Multiple Codebolt servers behind a load balancer
For teams >50 users, a single server becomes the bottleneck. Scale horizontally:
Load Balancer (sticky by user ID)
│
┌─────┴─────┐
│ │
server-1 server-2
│ │
└─────┬─────┘
│
shared Postgres
│
shared object storage (shadow git, capabilities)
Requirements:
- Shared database. Postgres, not SQLite.
- Shared shadow git storage. S3-compatible object storage, or an NFS mount.
- Shared capabilities directory. Same — object storage or NFS.
- Sticky sessions. A user's WebSocket connection should land on the same server for its lifetime. Load balancer stickiness by user ID or cookie.
- A shared message bus for cross-server events. Postgres LISTEN/NOTIFY works for small clusters; Redis or NATS for larger ones.
This is where self-hosting gets non-trivial. Start simple — a single big server is often cheaper than a cluster up to surprising scales.
Database tuning
For Postgres, the common tunings:
-- In postgresql.conf
shared_buffers = 25% of RAM
effective_cache_size = 75% of RAM
work_mem = 32MB
maintenance_work_mem = 512MB
max_connections = 200
Specific to Codebolt:
- Partition
event_logandagent_execution_phasesby month if the server has been running > 3 months. See Database → Partitioning. - VACUUM and ANALYZE on schedule. Auto-vacuum is usually fine.

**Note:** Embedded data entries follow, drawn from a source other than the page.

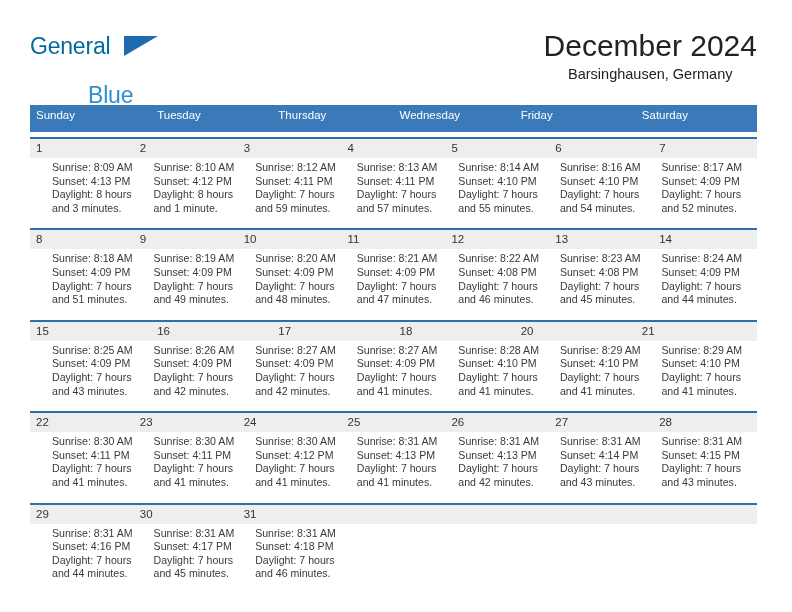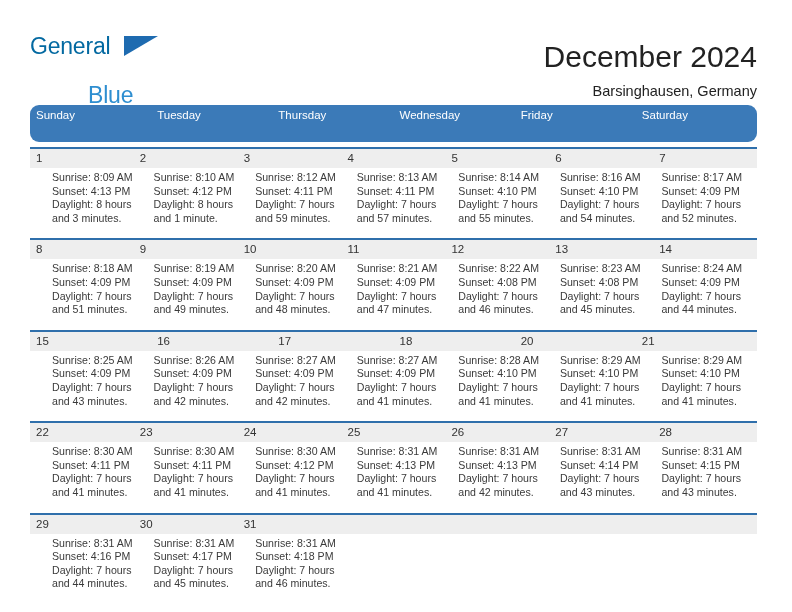--- a/index.html
+++ b/index.html
@@ -65,8 +65,8 @@
   .title-block {
     position: absolute;
     right: 0;
-    top: 11px;
-    text-align: right;
+    top: 0;
+    text-align: center;
   }
   .cal-title {
     font-size: 30px;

- Index hints for custom queries. Inspect
EXPLAINoutput on slow queries.
Agent process limits
Each running agent is a separate process. Without limits, a runaway can spawn hundreds:
agent_process_manager:
max_concurrent: 50
max_per_user: 10
max_per_workspace: 20
spawn_rate_per_second: 5
Hitting a limit queues new runs rather than failing them. The queue drains as existing runs finish.
For a medium team (~20 users), max_concurrent: 50 is a reasonable default. Bump it if you see queueing; lower it if the machine is thrashing.
Plugin process limits
MCP servers and capability plugins also run as separate processes:
plugin_process_manager:
max_concurrent: 100
restart_backoff_seconds: [1, 5, 15, 60]
circuit_break_after_failures: 5
Fewer than agents because plugins are long-lived (start once, used many times).
Caching
Several caches worth tuning at scale:
| Cache | Tuning |
|---|---|
| Codemap cache | In-memory LRU, configurable size. Default 500 MB. |
| Vector search cache | Hot query cache. Default 100 MB. Raise if many agents share queries. |
| LLM response cache | Disabled by default. Enable for deterministic agents with repeatable prompts. |
| Tool schema cache | Always on; no tuning needed. |
cache:
codemap_mb: 2000
vector_mb: 500
llm_response: enabled
Monitoring
For anything but tiny deployments, you want metrics. Codebolt exposes Prometheus metrics:
metrics:
prometheus:
enabled: true
path: /metrics
port: 9091
Key metrics to dashboard:
codebolt_http_request_duration_seconds— by routecodebolt_llm_request_duration_seconds— by provider, modelcodebolt_tool_call_duration_seconds— by toolcodebolt_agent_runs_total— by agent, statuscodebolt_db_pool_in_use— connection pool usagecodebolt_event_log_ingest_lag_seconds— ingest backlog
Trace-level observability is available via OpenTelemetry; configure an OTLP endpoint and traces show up in your tracing backend.
When to stop scaling
Some problems aren't solved by more infrastructure:
- Slow LLM responses — that's the provider, not Codebolt. Use a faster model or provider.
- Slow tool calls — usually the tool, not Codebolt. Optimise the tool or pick a different one.
- Huge single projects — indexing scales with project size. Split monorepos, exclude generated code, constrain the codemap scope.
Scale Codebolt; don't try to scale away upstream bottlenecks.